Apple had sued Franklin for copyright infringement, specifically for copying its firmware. When I joined, Apple had lost at the district court level. The judge had agreed with Franklin’s argument that firmware couldn’t be copyrighted. Apple appealed.
Meanwhile, Franklin was on a tear. We had $80 million in sales in our first year and were preparing to go public. The stock I had been granted, worth about $1 million at the time was on track to be worth nearly $50 million.
Once again, I felt like I was on top of the world.
Then the appeals court ruled in Apple’s favor and sent the case back to the lower court. Technically, we hadn’t lost—but everyone believed we had, including our banks. Our credit line was called. The company began to unravel.
We entered negotiations with Apple, but it was nearly impossible. Jobs wanted Franklin dead, not defeated but dead. And he eventually got his wish.

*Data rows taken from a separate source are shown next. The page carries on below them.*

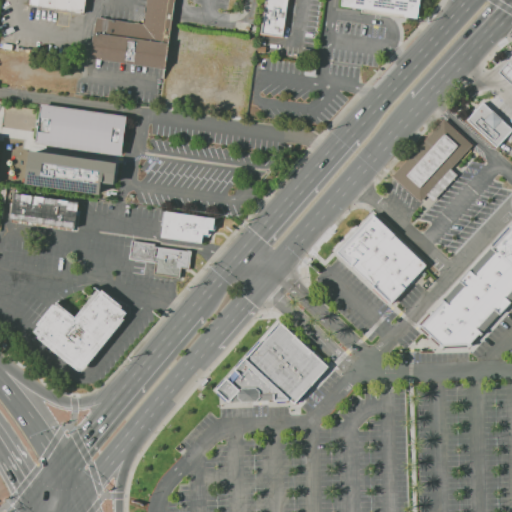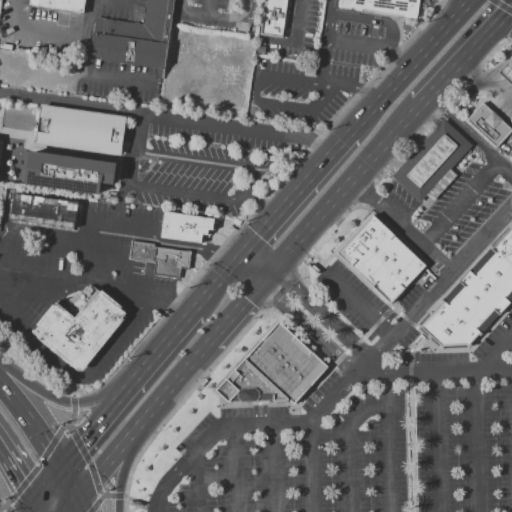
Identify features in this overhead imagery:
building: (59, 4)
building: (60, 4)
road: (502, 5)
building: (384, 6)
building: (386, 7)
road: (454, 7)
road: (209, 8)
road: (187, 14)
building: (273, 17)
road: (501, 17)
building: (275, 18)
road: (330, 19)
road: (235, 20)
road: (296, 20)
road: (502, 26)
road: (65, 28)
road: (392, 36)
building: (134, 37)
building: (308, 53)
road: (397, 56)
road: (323, 62)
road: (409, 65)
road: (455, 66)
building: (311, 69)
building: (507, 71)
road: (94, 75)
road: (262, 76)
road: (436, 115)
building: (15, 116)
road: (168, 117)
building: (488, 124)
building: (490, 124)
building: (82, 129)
road: (462, 129)
building: (431, 159)
building: (434, 162)
road: (129, 168)
road: (505, 168)
building: (68, 171)
building: (70, 172)
road: (315, 174)
road: (252, 179)
rooftop solar panel: (67, 184)
road: (344, 185)
road: (262, 201)
road: (460, 203)
building: (43, 210)
building: (45, 211)
road: (248, 218)
road: (401, 225)
building: (184, 226)
building: (187, 226)
road: (334, 229)
road: (261, 234)
road: (192, 247)
traffic signals: (243, 255)
building: (161, 258)
building: (162, 258)
building: (380, 258)
building: (382, 258)
road: (0, 261)
road: (257, 261)
road: (108, 263)
road: (96, 267)
road: (250, 268)
traffic signals: (271, 268)
road: (264, 275)
road: (219, 282)
traffic signals: (258, 282)
road: (439, 286)
road: (281, 289)
building: (474, 296)
building: (474, 298)
road: (360, 307)
road: (233, 311)
road: (322, 313)
building: (79, 328)
building: (81, 328)
road: (308, 330)
road: (169, 339)
road: (493, 352)
building: (273, 369)
road: (410, 369)
building: (274, 370)
road: (436, 373)
road: (34, 374)
road: (83, 378)
road: (131, 384)
road: (166, 389)
road: (54, 398)
road: (180, 404)
road: (32, 423)
road: (70, 427)
road: (251, 427)
parking lot: (361, 429)
road: (88, 432)
road: (475, 442)
road: (388, 443)
road: (435, 443)
road: (346, 444)
road: (411, 449)
road: (88, 460)
road: (40, 464)
traffic signals: (60, 467)
road: (101, 468)
road: (309, 468)
road: (271, 469)
road: (233, 470)
road: (120, 474)
road: (15, 476)
road: (68, 482)
road: (195, 484)
road: (45, 485)
road: (104, 495)
road: (118, 495)
traffic signals: (76, 498)
road: (100, 499)
road: (6, 503)
traffic signals: (31, 504)
road: (70, 505)
road: (79, 505)
road: (7, 507)
road: (94, 507)
road: (27, 508)
road: (32, 508)
road: (9, 510)
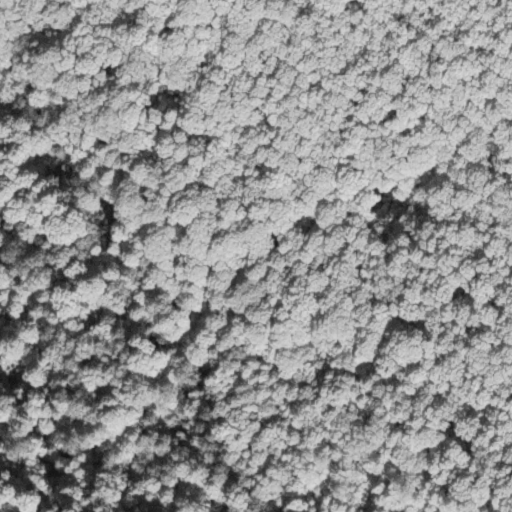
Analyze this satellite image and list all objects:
road: (156, 186)
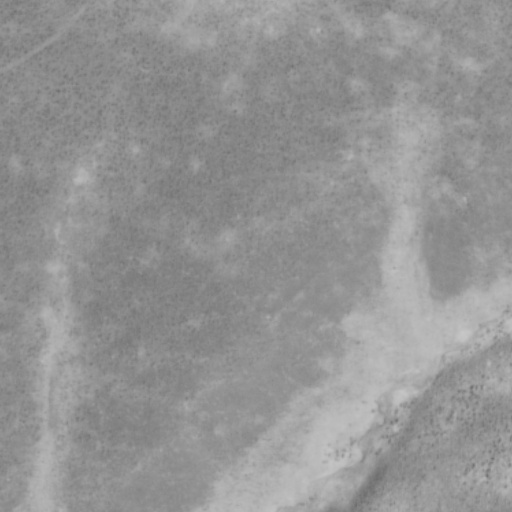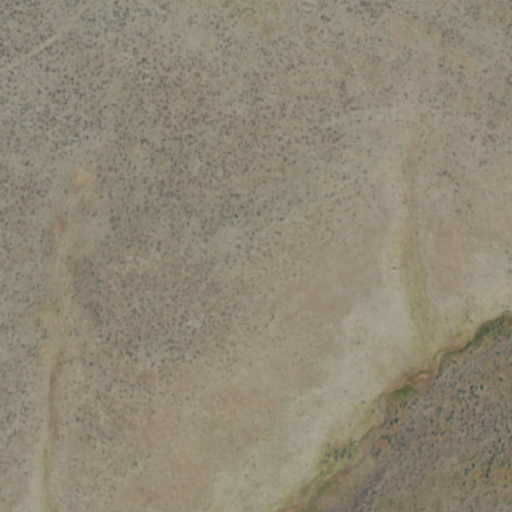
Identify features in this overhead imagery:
road: (46, 42)
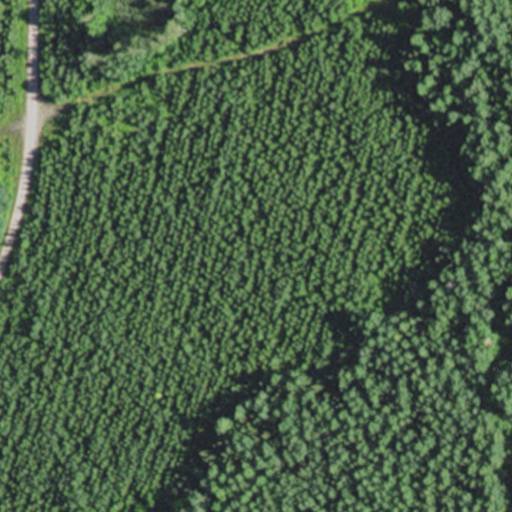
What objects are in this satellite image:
road: (33, 135)
road: (472, 180)
road: (499, 376)
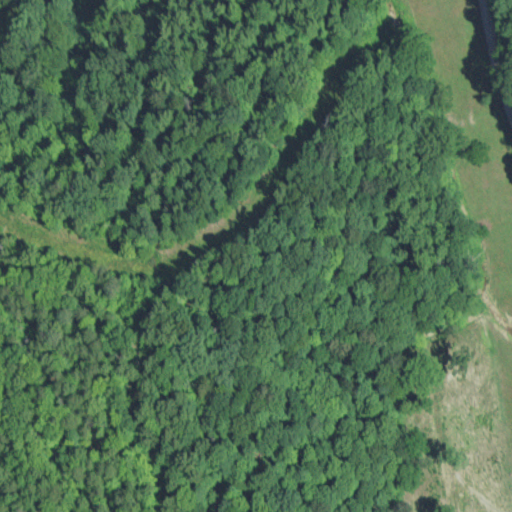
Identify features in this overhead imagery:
road: (496, 129)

In an ironic final twist, Apple ended up licensing our version of the Apple II operating system to protect itself from other potential lawsuits.
Palo Alto, Later
I eventually joined Intel, where I served as Corporate Vice President of Business Development and co-founded what became Intel Capital. It was a consequential role, and I’m proud of what I accomplished there.
But Jobs was not out of my life.After being pushed out of Apple, he founded NeXT and acquired Pixar. He developed a relationship with Andy Grove, who asked me to meet with him. We had coffee at Jobs’ house on Emerson Street in Palo Alto just a few block from my home. Then Jobs drove Grove and me out to Pixar to meet with the team there. He showed us the early version of Toy Story.

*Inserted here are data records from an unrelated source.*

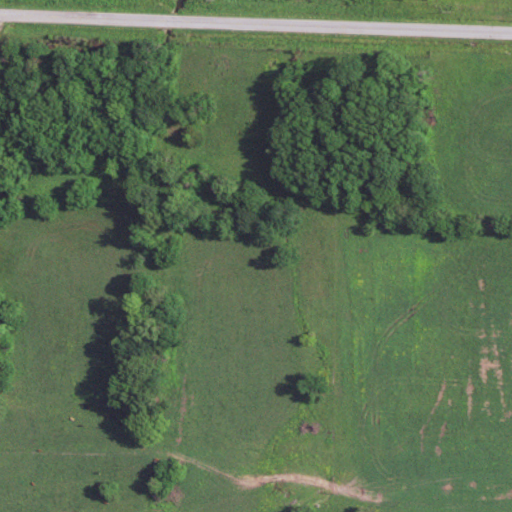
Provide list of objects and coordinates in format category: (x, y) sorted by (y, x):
road: (255, 22)
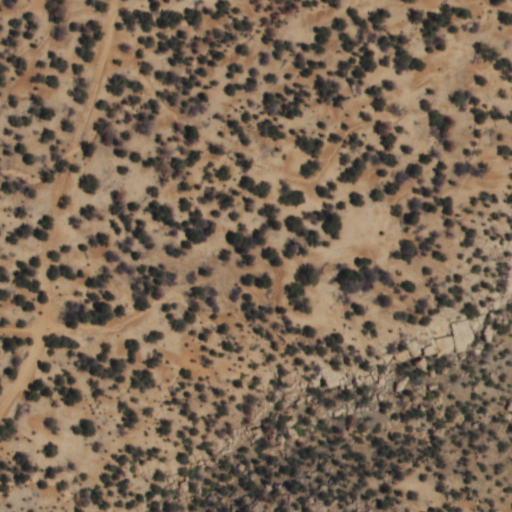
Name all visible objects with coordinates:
road: (113, 256)
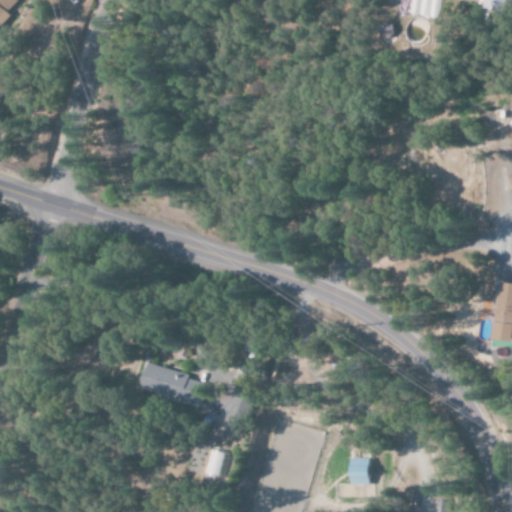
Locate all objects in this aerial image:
building: (496, 5)
building: (8, 8)
road: (75, 101)
road: (25, 282)
road: (303, 283)
building: (505, 313)
building: (175, 385)
building: (242, 411)
building: (362, 471)
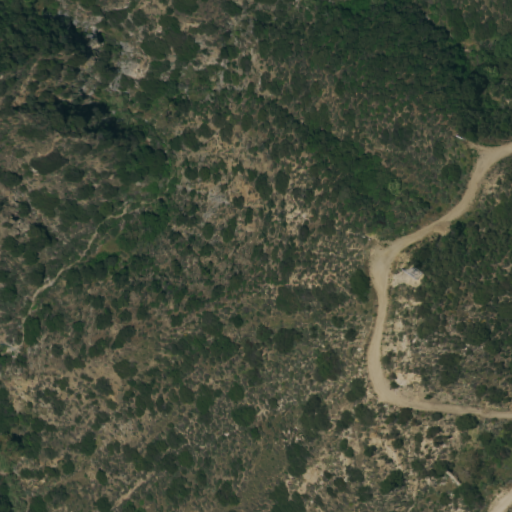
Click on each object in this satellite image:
power tower: (419, 271)
road: (370, 352)
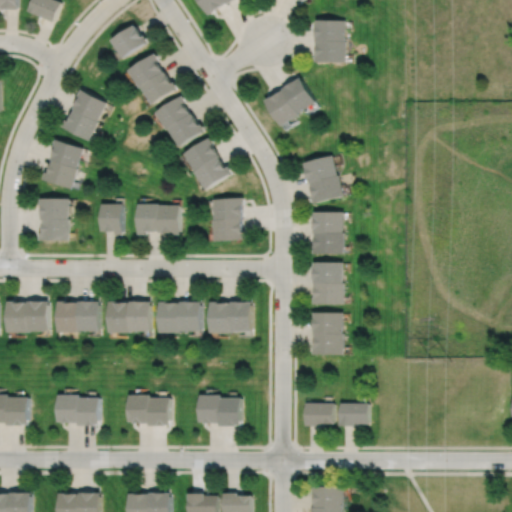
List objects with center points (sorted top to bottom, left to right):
building: (228, 1)
building: (9, 4)
building: (10, 4)
building: (213, 4)
building: (215, 4)
building: (46, 8)
building: (48, 8)
street lamp: (289, 23)
building: (331, 29)
building: (331, 39)
building: (133, 40)
road: (54, 46)
road: (31, 47)
building: (332, 51)
road: (239, 56)
road: (46, 59)
road: (222, 68)
building: (151, 69)
building: (155, 78)
street lamp: (202, 78)
building: (164, 87)
building: (1, 93)
building: (300, 94)
building: (1, 95)
road: (26, 97)
building: (292, 100)
road: (215, 103)
building: (93, 105)
building: (283, 107)
building: (178, 112)
building: (86, 114)
street lamp: (41, 118)
road: (28, 120)
building: (182, 120)
building: (84, 124)
building: (192, 129)
building: (69, 153)
building: (205, 154)
street lamp: (274, 154)
building: (64, 162)
building: (210, 162)
building: (321, 169)
building: (216, 173)
building: (63, 174)
building: (324, 178)
building: (327, 189)
building: (57, 208)
building: (231, 208)
road: (281, 212)
building: (113, 217)
building: (160, 217)
building: (56, 218)
building: (115, 218)
building: (151, 218)
building: (231, 218)
building: (173, 219)
building: (330, 222)
road: (294, 224)
building: (58, 230)
building: (231, 230)
building: (330, 231)
street lamp: (267, 241)
building: (331, 243)
street lamp: (271, 251)
road: (10, 254)
street lamp: (192, 257)
road: (269, 265)
road: (140, 266)
building: (330, 269)
street lamp: (107, 277)
building: (329, 282)
building: (331, 291)
building: (0, 308)
building: (172, 313)
building: (193, 313)
building: (244, 313)
building: (223, 314)
building: (30, 315)
building: (81, 315)
building: (131, 315)
building: (142, 315)
building: (182, 315)
building: (122, 316)
building: (233, 316)
building: (42, 317)
building: (93, 317)
building: (0, 318)
building: (21, 318)
building: (72, 318)
building: (330, 319)
building: (329, 332)
building: (331, 341)
street lamp: (291, 356)
power tower: (443, 360)
road: (269, 361)
building: (5, 404)
building: (69, 405)
building: (140, 405)
building: (211, 406)
building: (20, 407)
building: (14, 408)
building: (89, 408)
building: (161, 408)
building: (80, 409)
building: (150, 409)
building: (221, 409)
building: (232, 409)
building: (322, 411)
building: (356, 411)
building: (321, 412)
building: (355, 412)
park: (440, 433)
street lamp: (110, 449)
street lamp: (186, 449)
street lamp: (304, 449)
street lamp: (445, 449)
road: (269, 454)
road: (255, 458)
road: (406, 466)
road: (204, 470)
road: (460, 473)
road: (281, 485)
road: (293, 492)
road: (420, 492)
building: (330, 495)
building: (329, 498)
building: (23, 500)
building: (6, 501)
building: (16, 501)
building: (71, 501)
building: (81, 501)
building: (92, 501)
building: (140, 501)
building: (150, 501)
building: (161, 501)
building: (238, 501)
building: (203, 502)
building: (203, 502)
building: (238, 502)
street lamp: (272, 502)
building: (329, 508)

Neither Jobs nor I said a word to each other about Franklin. It wasn’t awkward. It was something else an unspoken acknowledgment of a shared history neither of us chose to revisit. I’ve thought about that silence many times.
Jobs’ Cancer
My final connection to Jobs came through my close friend, Dr. David Agus, the oncologist who was involved in treating Jobs’ cancer.
David was consulting both Jobs and me on what to call his first book. I don’t remember the title I suggested. David went with Jobs’ idea: The End of Illness. It became a bestseller.
Toward the end of Jobs’ life, my friend Larry Brilliant who had been his mentor during his time in India spent a great deal of time caring for him. Larry shared some of those experiences with me as Jobs neared the end. As a cancer surviver myself, it made me sad that the man I disliked but admired with being beaten down by by this disease.
Why I’m Writing This
I disliked Steve Jobs personally particularly the way he treated people, his cruelty, the dismissiveness, the deliberate humiliation was something I found deeply troubling.
But what he built, what he imagined, and then made real is undeniable. The products. The company. The aesthetic standard he imposed on an entire industry. I can’t help but admire it. More than that, I envy it. I had vision. But vision isn’t enough. Jobs had something rare, the ability to bend reality until it matched his imagination.